I am aware of the fact that different opinions do in fact exist, and that he is free to believe whatever he wants, but to have written a book about someone might have implied that he has a more abiding interest in the subject than the average person. That simply wasn't the case, and as a result, I feel a little more alienated from an individual that I have been otherwise proud of "discovering."

Okay, so that's that. I've also recently completed Chris Jericho's latest book, Undisputed. I loved his first book (available in stores now), and I loved this one, too, but again, it was a little disturbing to learn a little too much about his general psyche. In it he reiterates his displeasure with Bill Goldberg, the WCW phenomenon only WWE could kill (he said in jest, because it was in fact WCW that thoroughly decimated him). Back in 1998, it seems, when Goldberg was in the midst of his championship run, he refused to work a straight program with Jericho, which was one of his primary motivations to eventually leave the company and sign with WWE. What Jericho has refused to acknowledge all these years is that tiny fact, that Goldberg was in fact world champion at that time. Jericho had never even sniffed the main event level at that time, and had only been with the company for two years.

It gets more and more interesting. One of Jericho's biggest idols, I'll remind you, was Shawn Michaels. HBK's singles push with WWE began roughly in 1992. He didn't become world champion until 1996, four years later. I just want to maybe suggest to Jericho (besides, be light on your feet!) that he could have been a little smarter about that situation. Okay, so I'm pleased it delivered him to WWE a year later, but if he'd smartened up then, he might have saved himself a world of trouble. He recounts his reign as undisputed champion as something of a huge failure, that one of the few bright spots was when he finally won, however briefly, the respect of Vince McMahon by, well, acting like a champion. Here's where I further suggest, given the context I've reiterated about Goldberg, that maybe Jericho might have understood why his dream push against the champion didn't happen, and he got the attitude he did...because, hell, he's really froot.
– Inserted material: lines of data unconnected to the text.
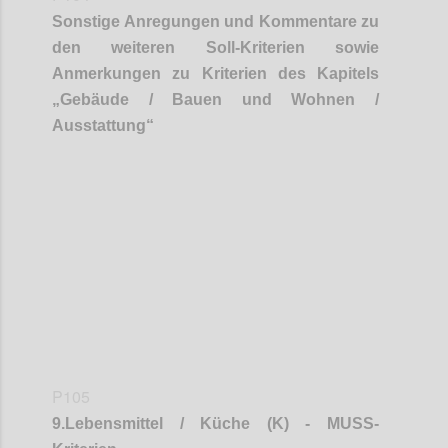
Sonstige Anregungen und Kommentare zu
den weiteren Soll-Kriterien sowie
Anmerkungen zu Kriterien des Kapitels
„
Gebäude / Bauen und Wohnen /
Ausstattung
“
Confi
P105
9
.
Lebensmittel / Küche (K) - MUSS-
Anyhoo. I really do respect Y2J, wish him the best of luck (light on your feet!), hope he wasn't cast to be the first one voted out (again!). He just needed a little seasoning. And he got it. The book covers his WWE tenure only between 1999-2005. He would enjoy far greater success in his 2007-2010 run, becoming a legitimate world champion and main event presence. But you don't have to take my word for it.

Also, reading this one finally made me take Fozzy seriously. They're froot!